For the record, the heart of the Stones does not, in fact, have a heart of stone.
It should be no surprise that the bass player for the Stones, a band that whose early records in the ’60s brimmed with covers of contemporary rhythm and blues gems of the era, is a world-class blues musicologist. Putting his scholarship to good and rocking use, Wyman deftly curated a show that was a monumental display of the timelessness of a couple of dozen hits by both stars and one-hit wonders. On stage with his blistering Rhythm Kings band, Wyman’s focus and trademark bass licks, solid and sticky, underscored Bob Dylan’s oft-quoted comment that “Without Bill Wyman, the Rolling Stones are a funk band.”

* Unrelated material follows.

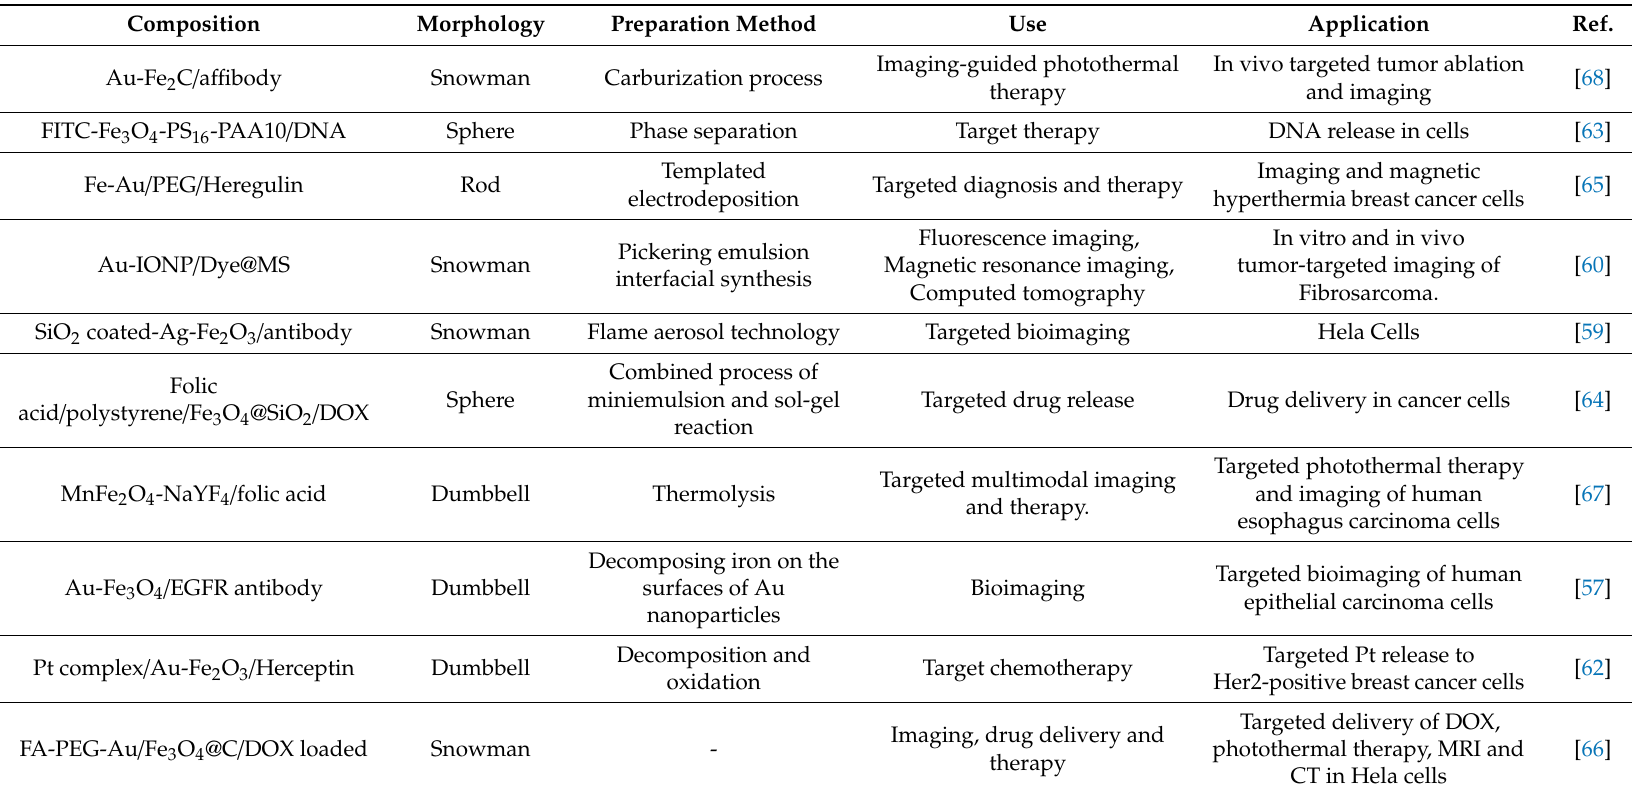
Table 2. Janus magnetic particles for targeted (bio)imaging and biomedical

What Wyman, the Rhythm Kings and Friends served up all night instead, was rock that never failed to roll, deep fried boogie woogie and Dah Blues.
While long-time Queen of the Rhythm Kings, singer Beverly Skeete tore into r & b superstar James Brown’s classic “It’s A Man’s, Man’s, Man’s World,” Hucknall brought Wilson Pickett’s “634-5789” to muscular life, and Morrison inhabited Little Walter’s “Mean Ole World,” the show was more typically chockablock with powerful, accomplished takes on one-offers like Bob and Earl’s “Harlem Shuffle” and the rousing closer that Plant led, single-hitter Don Gardner and Dee Dee Ford’s “I Need Your Lovin.”
The show also celebrated the country roots of the blues boom of the ’60s, with Morrison’s searing take on Jimmy Rodger’s “Muleskinner Blues” and vet rocker Joe Brown’s celebration (with Knopfler) of key U.K. “skiffle” mainstay, Lonnie Donegan.
What the show also slyly demonstrated was that based upon Wyman’s playlist, the Stones may have been adept or even vital interpreters of American rhythm and blues, but the musical forms themselves were created and perfected by black writers and entertainers, some of whom are household names, many of whom known only to aficionados like Wyman and friends.
Much of the genial on-stage banter between the singers and Wyman revolved around how long they’ve been at the music game and also how much they all shared the love of American soul music. Plant recalled discovering many of the great blues artists through listening to the Stones as did Knopfler.
Geldof helped animate Wyman’s music lesson with his spirited takes on Bobby Troup’s Nat King Cole hit “Route 66” and Willie Dixon’s classic Muddy Waters staple “Little Red Rooster,” (both key early Stones cover tunes) as did Van Morrison with his majestic, soulful interpretation of Ray Charles’ “I Believe To My Soul.”
The Mick Jagger and Keith Richards compositions Wyman chose to spotlight were few in number (only one more than that of the Animals’ Alan Price and Eric Burdon) and fairly folkie in tone. In this setting and selection, “Ruby Tuesday” and “Beast of Burden” were no match for the more compelling and masterful songs of Mississippi John Hurt and Chuck Berry.
If you’re keeping score, that’s The Blues 22, Glimmer Twins nothing.
Wyman once authored a book on his love of the blues, “Blues Odyssey,” which became a celebrated documentary. While the fans came to pay homage to the longevity of the musician who helped drive one of rock music’s greatest outfits, Wyman came to celebrate his love of the music that he ably and entertainingly proved was worthy of his own life-long devotion.